Growing Up On Tuggles Creek - Big Will

By YKW © 1985

Issue: July, 1985

Big Will Cockram on left. Tom Harris on right.Big Will Cockram on left. Tom Harris on right.(Editor's Note: Tuggles Creek is located in the Heart of the Blue Ridge Mountains, near the tiny mountain community of Meadows of Dan, Virginia. Meadows of Dan is a crossroads community where US Highway 58 Business and the Blue Ridge Parkway cross. Mabry Mill is north about 1.6 miles and Mayberry Trading Post is about 2.8 miles south on the Blue Ridge Parkway.)

Since Dad was gone most of the time on the mail route, we had to have a lot of hired hands to help with the work. We needed a lot of corn and hay for the four or five horses we always kept and Dad thought we should grow it on the farm rather than buy it. One of the most faithful of these hands was Big Will Cockram, a short, stout man who had some experience at most farm work. Sometimes he brought along his two sons, Henry and Caleb.

In the winter time Big Will and I cut down big oak trees from our wood lot and trimmed them up ready to be dragged to the wood pile when snow was on the ground. Come summer it was corn hoeing time and pretty soon haying time. We had a mowing machine but a lot of the grain had to be cut with a scythe or mowing blade as we called it.

At lunch time the blades had to be sharpened on a hand turned grind stone.
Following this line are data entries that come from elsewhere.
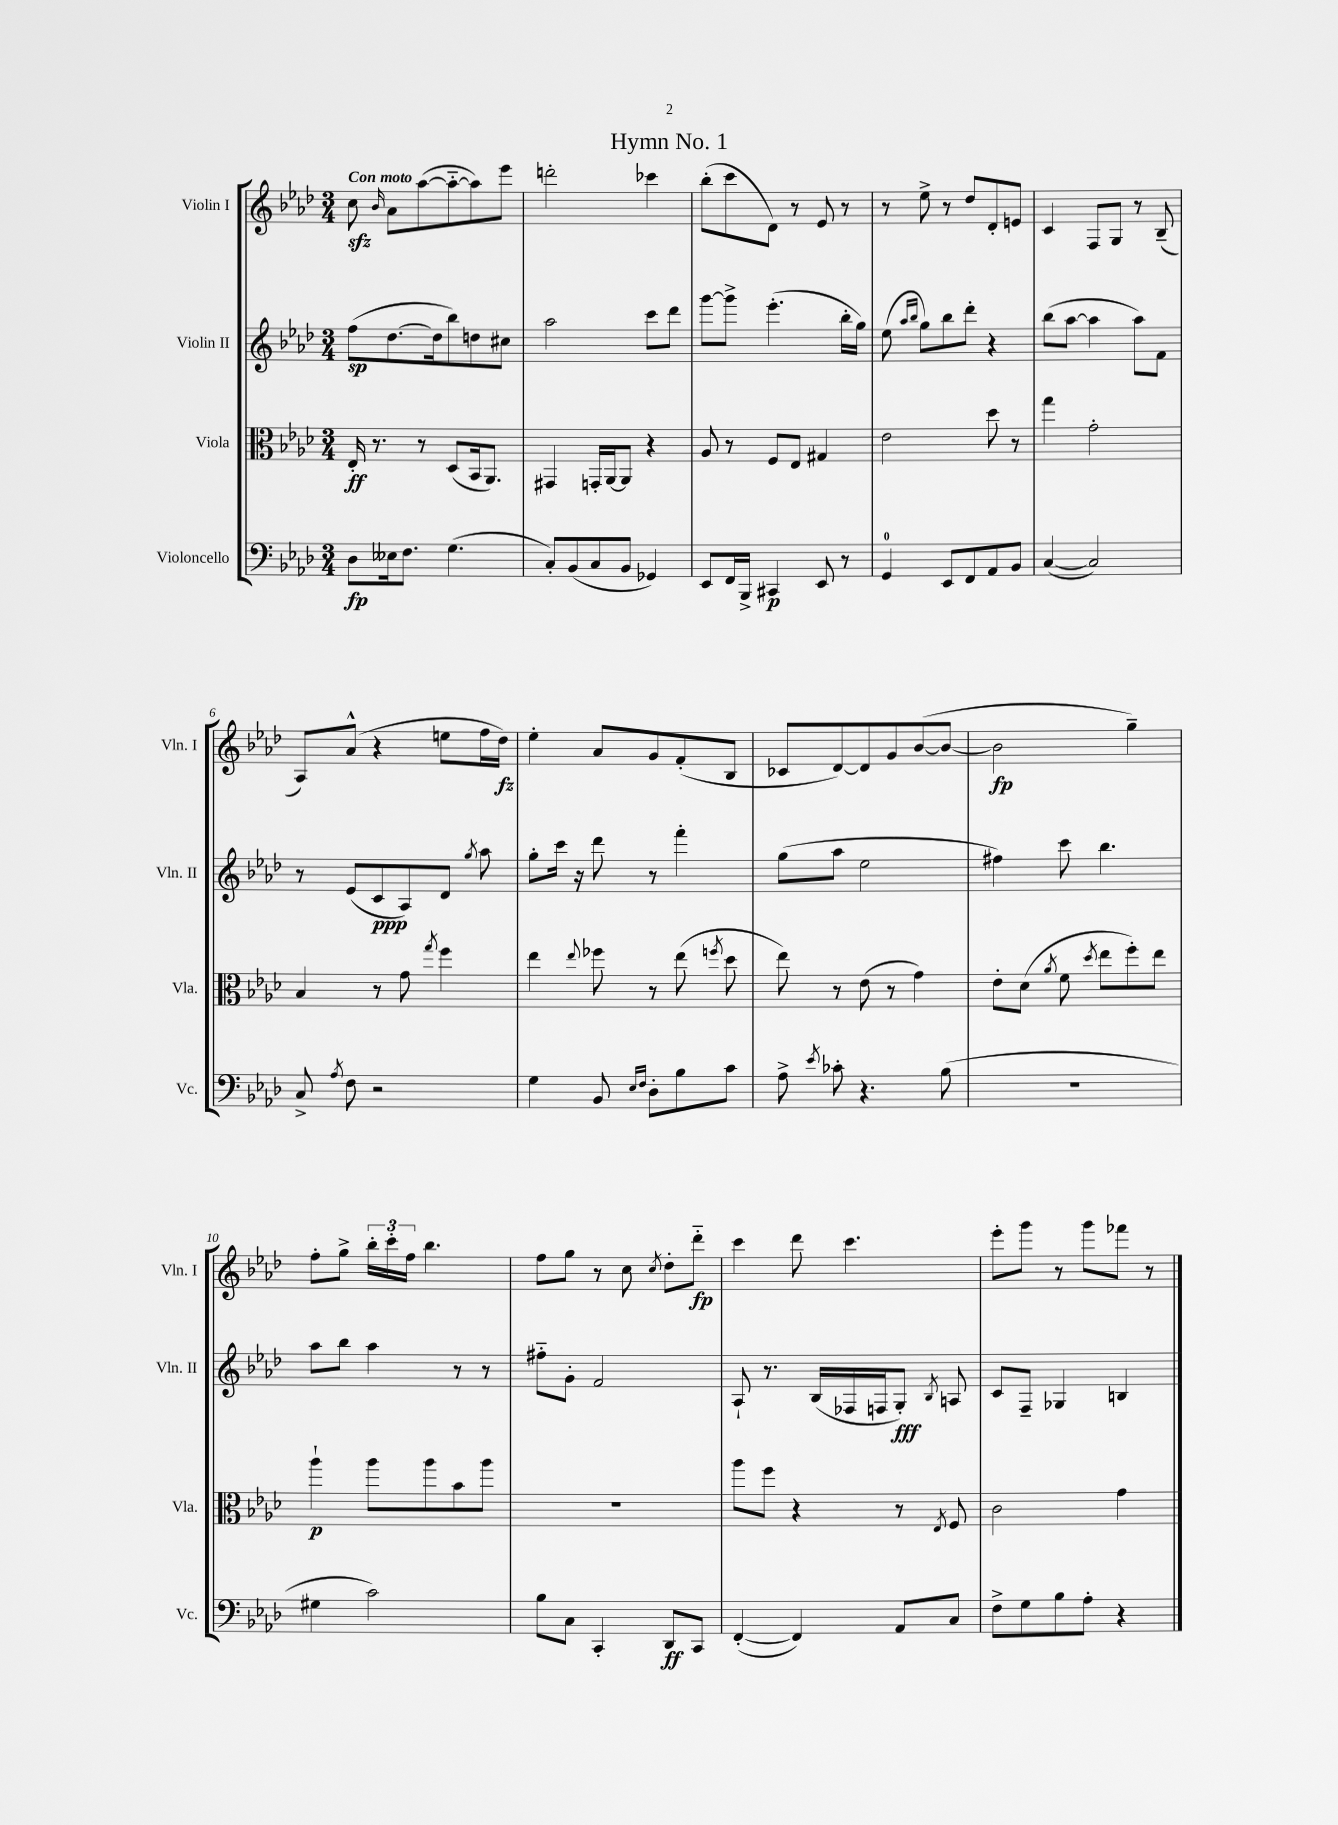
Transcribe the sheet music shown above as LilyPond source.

\header { title = "Hymn No. 1" }
<<
\new StaffGroup <<
\new Staff = "s0" \with { instrumentName = "Violin I" shortInstrumentName = "Vln. I" } {
    \clef treble \key aes \major \numericTimeSignature \time 3/4 \tempo "Con moto"
    \autoBeamOff c''8\sfz \grace { bes'16 } aes'8[ aes''8~( aes''8~-_ aes''8) ees'''8] |
    d'''2-. ces'''4 |
    bes''8[-.( c'''8 des'8]) r8 ees'8 r8 |
    r8 ees''8-> r8 des''8[ des'8-. e'8] |
    c'4 f8[ g8] r8 bes8--( |
    aes8[) aes'8]-^( r4 e''8[ f''16 des''16]\fz) |
    ees''4-. aes'8[ g'8 f'8-.( bes8] |
    ces'8[ des'8~) des'8 g'8 bes'8~( bes'8]~ |
    bes'2\fp g''4--) |
    f''8[-. g''8]-> \tuplet 3/2 { bes''16[-. c'''16-. f''16] } bes''4. |
    f''8[ g''8] r8 c''8 \acciaccatura { c''8 } des''8[-. des'''8]-_\fp |
    c'''4 des'''8 c'''4. |
    ees'''8[-. g'''8] r8 g'''8[ fes'''8] r8 \bar "|." |
}
\new Staff = "s1" \with { instrumentName = "Violin II" shortInstrumentName = "Vln. II" } {
    \clef treble \key aes \major \numericTimeSignature \time 3/4
    \autoBeamOff f''8[\sp( des''8.~ des''16 bes''8) d''8 cis''8] |
    aes''2 c'''8[ des'''8] |
    g'''8[~ g'''8]-> ees'''4.-.( bes''16[-. g''16]) |
    ees''8( \grace { aes''16[ bes''16] } g''8[) bes''8 des'''8]-. r4 |
    bes''8[( aes''8]~ aes''4 aes''8[) f'8] |
    r8 ees'8[( c'8\ppp aes8) des'8] \acciaccatura { g''8 } aes''8 |
    g''8[-. c'''16] r16 des'''8 r8 f'''4-. |
    g''8[( aes''8] ees''2 |
    fis''4) c'''8 bes''4. |
    aes''8[ bes''8] aes''4 r8 r8 |
    fis''8[-_ g'8]-. f'2 |
    aes8-! r8. bes16[( fes16 f16 g8]-.\fff) \acciaccatura { bes8 } a8 |
    c'8[ f8]-- ges4 b4 \bar "|." |
}
\new Staff = "s2" \with { instrumentName = "Viola" shortInstrumentName = "Vla." } {
    \clef alto \key aes \major \numericTimeSignature \time 3/4
    \autoBeamOff ees16-.\ff r8. r8 des8[( bes,16 aes,8.]) |
    gis,4 g,16[-. aes,16~ aes,8] r4 |
    aes8 r8 f8[ ees8] gis4 |
    ees'2 des''8 r8 |
    g''4 g'2-. |
    bes4 r8 g'8 \acciaccatura { g''8 } f''4 |
    ees''4 \appoggiatura { ees''8 } fes''8 r8 ees''8( \acciaccatura { f''8 } des''8 |
    ees''8) r8 ees'8( r8 g'4) |
    ees'8[-. des'8]( \acciaccatura { aes'8 } f'8 \acciaccatura { des''8 } ees''8[ f''8-.) ees''8] |
    aes''4-!\p aes''8[ aes''8 bes'8 aes''8] |
    R2. |
    aes''8[ f''8] r4 r8 \acciaccatura { ees8 } f8 |
    c'2 g'4 \bar "|." |
}
\new Staff = "s3" \with { instrumentName = "Violoncello" shortInstrumentName = "Vc." } {
    \clef bass \key aes \major \numericTimeSignature \time 3/4
    \autoBeamOff des8[\fp eeses16 f8.] g4.( |
    c8[-.) bes,8( c8 bes,8] ges,4) |
    ees,8[ f,16 bes,,16]-> cis,4\p ees,8 r8 |
    g,4-0 ees,8[ f,8 aes,8 bes,8] |
    c4~( c2) |
    c8-> \acciaccatura { aes8 } f8 r2 |
    g4 bes,8 \grace { ees16[ f16] } des8[-. bes8 c'8] |
    aes8-> \acciaccatura { ees'8 } ces'8-. r4. bes8( |
    R2. |
    gis4 c'2) |
    bes8[ c8] c,4-. des,8[\ff c,8] |
    f,4~-.( f,4) aes,8[ c8] |
    f8[-> g8 bes8 aes8]-. r4 \bar "|." |
}
>>
>>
So while all the other hired hands lolled around in the shade and rested, Big Will ground the blades sharp, while I was elected to turn the grindstone. Sometimes it seemed to take an eternity to get the blades sharp enough to suit Big Will's keen eye and touch.

Big Will never did learn to make it on his own small farm. After the boys left him he was reduced to selling off small tracts of his farm to support himself and his daughters, Kate and Lelia. Most of the land was sold to my Dad but when it come down to the house lot, someone else whom he'd borrowed money from, bought it, and he and Kate were forced to get out and go to an abandoned cabin on the old Cockram place.

With no more resources, and getting too old to hire out, it was reported that Big Will and Kate were about to starve to death. My Dad killed a small hog, dressed it and cut it in half and threw, one half over his shoulder and carried it across the hills to Big Will. I guess that kept them alive a short time longer, but the poor old man soon passed away.